Early modern audiences had access to linguistic and cultural signified that we do not, and given this reality, a certain amount of rescripting is to be expected, but when the process is initiated it is possible to go too far. Directors may be too quick to cut through rather than solve the problem, and it is worth considering whether these plays can still speak to audiences on their own terms: "do they reveal something distinctive about their world or is the goal to adapt them so that they reveal (or appear to reveal) something pointed about ours" (63)?

Analysis

Largely a re-hash of the first chapter, citing different examples, and calling attention to the fact that directors may be less intimidated to rescript works that are not Shakespeare's.

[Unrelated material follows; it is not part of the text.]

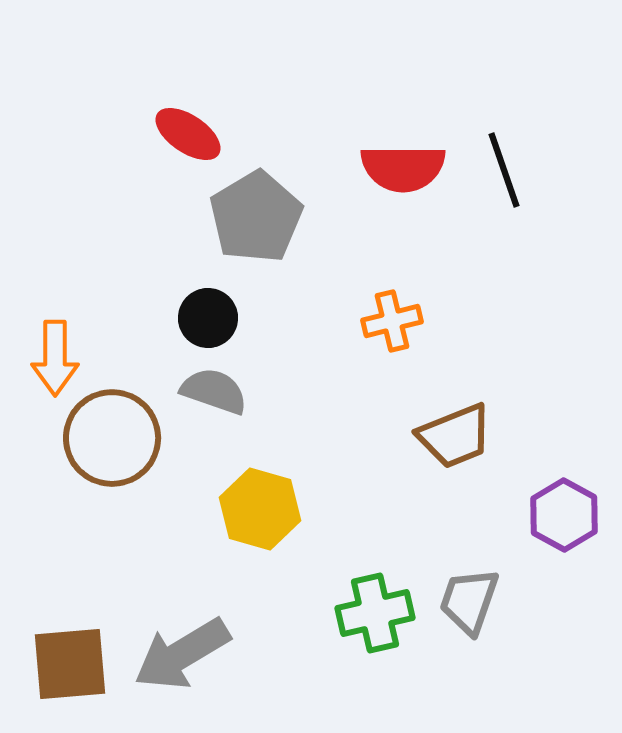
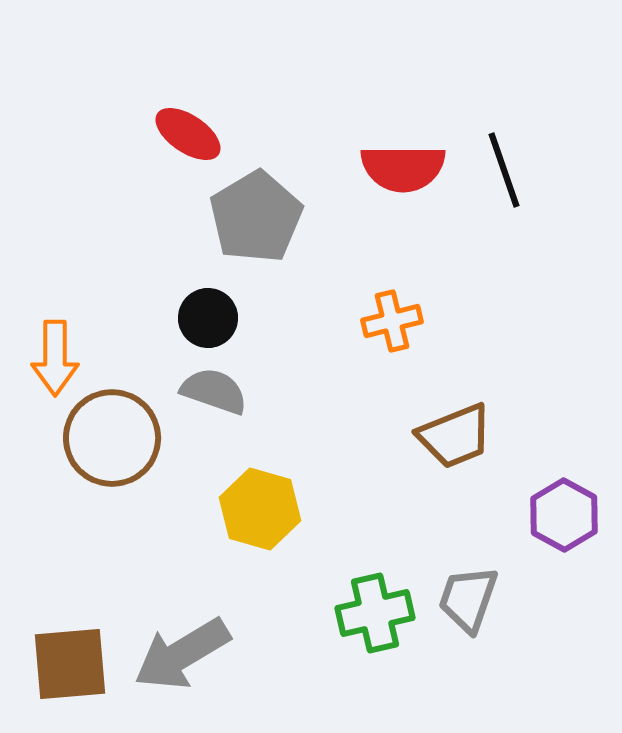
gray trapezoid: moved 1 px left, 2 px up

What Dessen seems to be getting at is that there is a fine line between editing and adapting a work for the stage, and despite his claim to trust actors and directors in the first chapter, he very clearly finds problems with some of the productions that strike him more as adaptations. His final note, asking the question "why stage them at all" could be taken either as philosophical meditation or as something more passive-aggressive. Ultimately, though, I think that is a good question for any director to ask before tackling a project that will require changing the through line of the play.

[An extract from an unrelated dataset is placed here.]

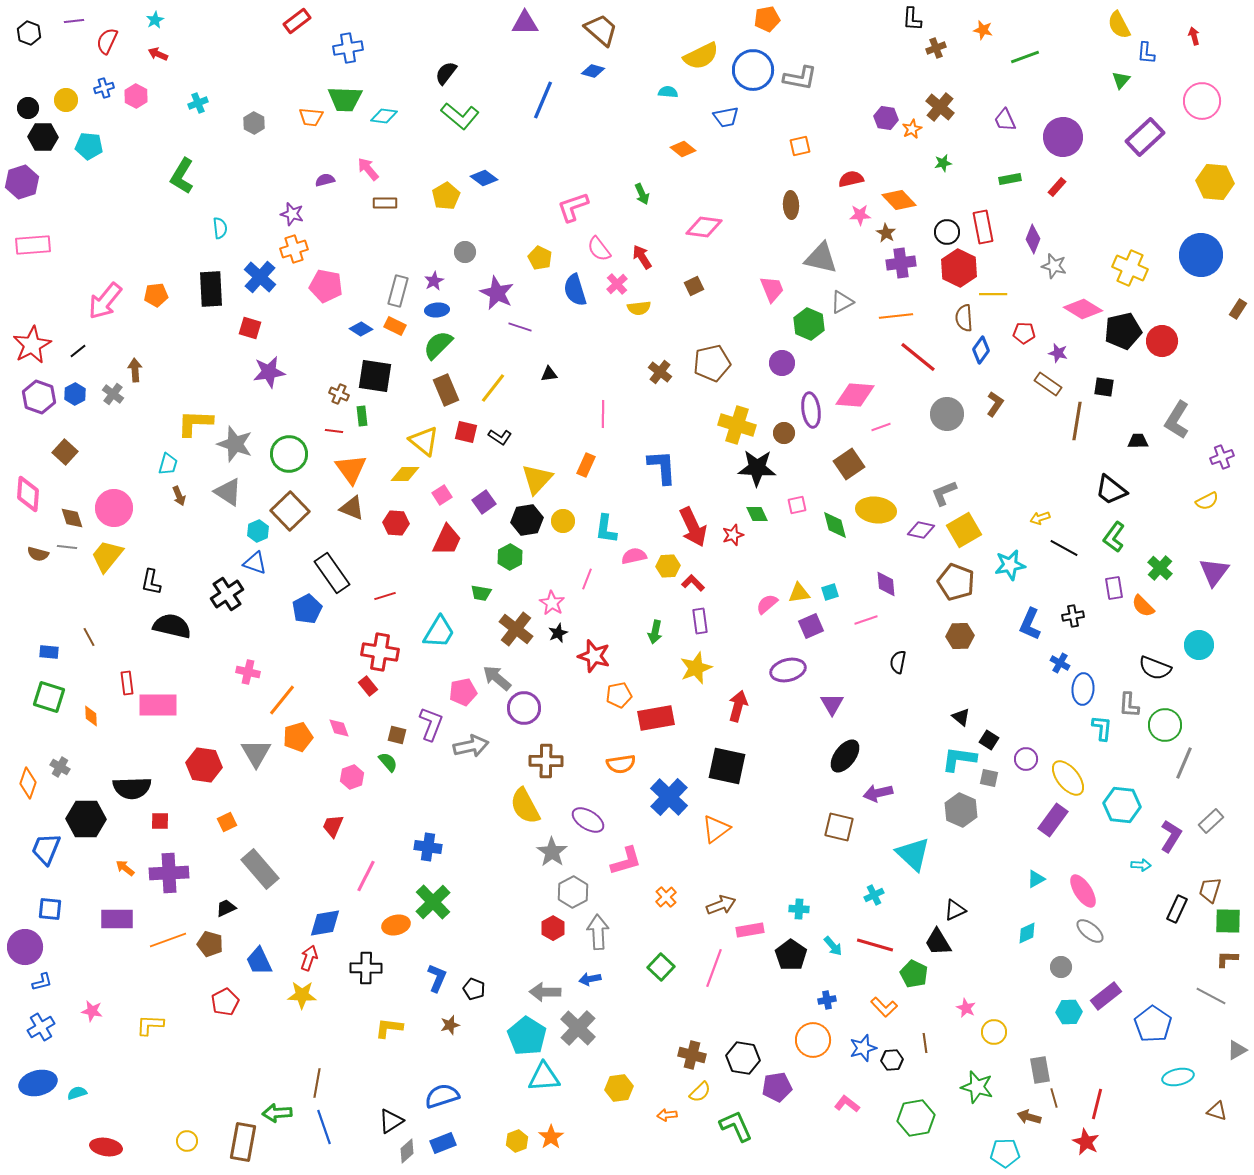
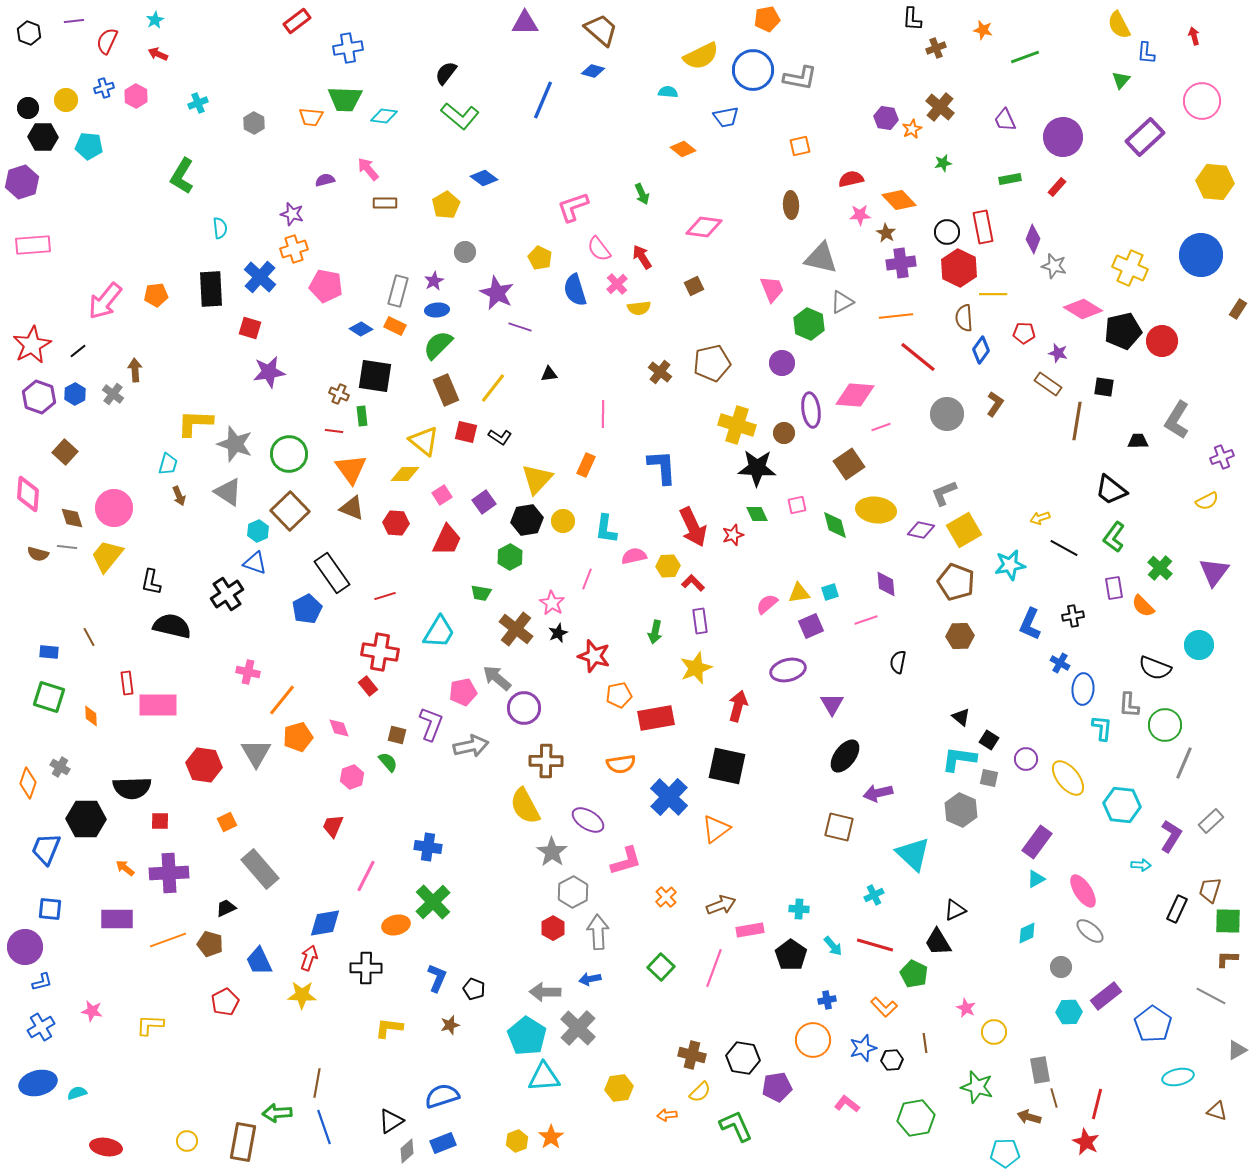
yellow pentagon at (446, 196): moved 9 px down
purple rectangle at (1053, 820): moved 16 px left, 22 px down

For my part, I think my edits to Merry Devil were conservative enough that I would have fallen into the category of mild rescripting as opposed to out and out adaptation, but some other plays I've worked on (most notably Macbeth and The Tempest with the Bakerloo Theatre Project) were decidedly on the heavy adaptation side of Dessen's line. Audiences tended to respond well to these productions, and the new through lines created have had a tendency to illuminate parts of the script that might otherwise go unnoticed to a modern audience. That is where I see a real strength to adaptation: illuminating some of the dark corners of these works.